Where did you get LGA1155 mini-ITX for $40 ($2000 * 0.02) with some sensible IvyBridge CPU?, RAM and so on?
The nice thing about second hand computer parts is that they work exactly as good, but cost a half to a third of the new one.
The new price came out to something about $80, the second hand price was between $30 and $50 per board (CPU, board, Fan, RAM)
I already had a bunch of PicoPSUs and DC-DC converters (the whole thing runs off a 24V bus i have) laying around, so that trims the cost as well.
CPUs are G1610, G2020, G2030, G1620 - low-end Celerons and Pentiums with 2 cores each and 2.6 to 3.0 GHz.
Core to core they are 1.5 times as fast as an i7 920 running at 2.6GHz, but the latter got 4 cores and HT, putting it ahead.
I wouldn't expect much raw computing power from your setup. It is cluster like, IO severely limited by the gigabit ethernet (!= InfiniBand) and it is CPU only.
Depends on the task.
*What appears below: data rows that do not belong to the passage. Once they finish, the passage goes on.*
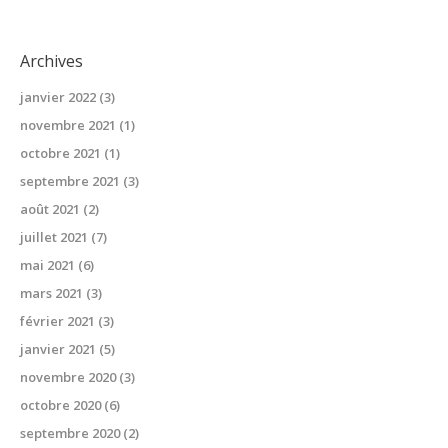
Archives
janvier 2022
(3)
novembre 2021
(1)
octobre 2021
(1)
septembre 2021
(3)
août 2021
(2)
juillet 2021
(7)
mai 2021
(6)
mars 2021
(3)
février 2021
(3)
janvier 2021
(5)
novembre 2020
(3)
octobre 2020
(6)
septembre 2020
(2)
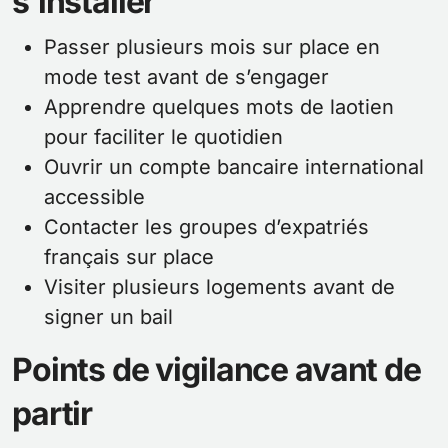
s’installer
Passer plusieurs mois sur place en
mode test avant de s’engager
Apprendre quelques mots de laotien
pour faciliter le quotidien
Ouvrir un compte bancaire international
accessible
Contacter les groupes d’expatriés
français sur place
Visiter plusieurs logements avant de
signer un bail
Points de vigilance avant de
partir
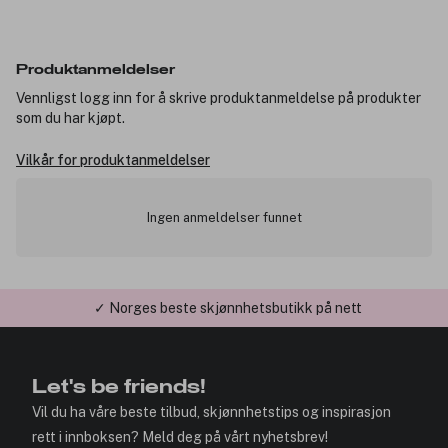
Produktanmeldelser
Vennligst logg inn for å skrive produktanmeldelse på produkter
som du har kjøpt.
Vilkår for produktanmeldelser
Ingen anmeldelser funnet
✓ Norges beste skjønnhetsbutikk på nett
Let's be friends!
Vil du ha våre beste tilbud, skjønnhetstips og inspirasjon
rett i innboksen? Meld deg på vårt nyhetsbrev!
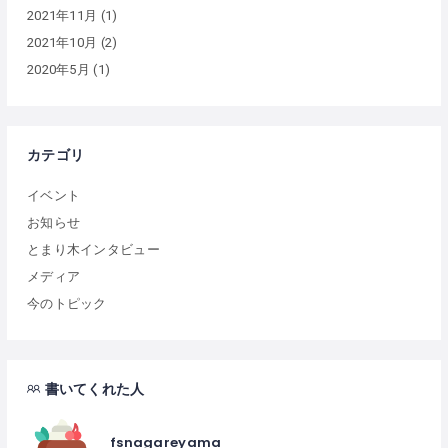
2021年11月
(1)
2021年10月
(2)
2020年5月
(1)
カテゴリ
イベント
お知らせ
とまり木インタビュー
メディア
今のトピック
書いてくれた人
fsnagareyama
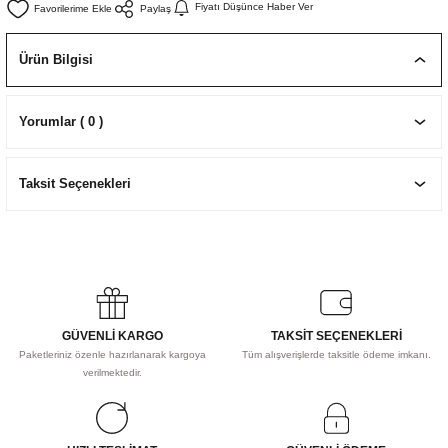
Fiyatı Düşünce Haber Ver
Paylaş
EKNİK ÇİZİM SETLERİ
I MALZEMELER
ZEMELER
R
Muz Kağıtları Aharlı
Ürün Bilgisi
EÇLER
Yorumlar ( 0 )
IDI
Taksit Seçenekleri
R
GÜVENLİ KARGO
TAKSİT SEÇENEKLERİ
Paketleriniz özenle hazırlanarak kargoya
Tüm alışverişlerde taksitle ödeme imkanı.
verilmektedir.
Right now i do raytracing experiments on it, which needs about zero communications, and the speedup is 3.75x the i7 alone.
Another thing i tried is magnetic field computation, which is also a zero-communication task.
Naturally, such tasks can run a thousand times faster on a GPU, but the GPUs are somewhat awkward to program, have limits in complexity and data size, and don't come in small, low power consumption and low cost packages.
In the end, it's not intended to be something practical, but just a for fun experiment driven randomly.
If I might ask where did the boards come from?
A variety of local sources of the "garage sale" and "direct advertisement" kind.
The nettop is an unrelated thing i had for a while, which just fit neatly in the spare space.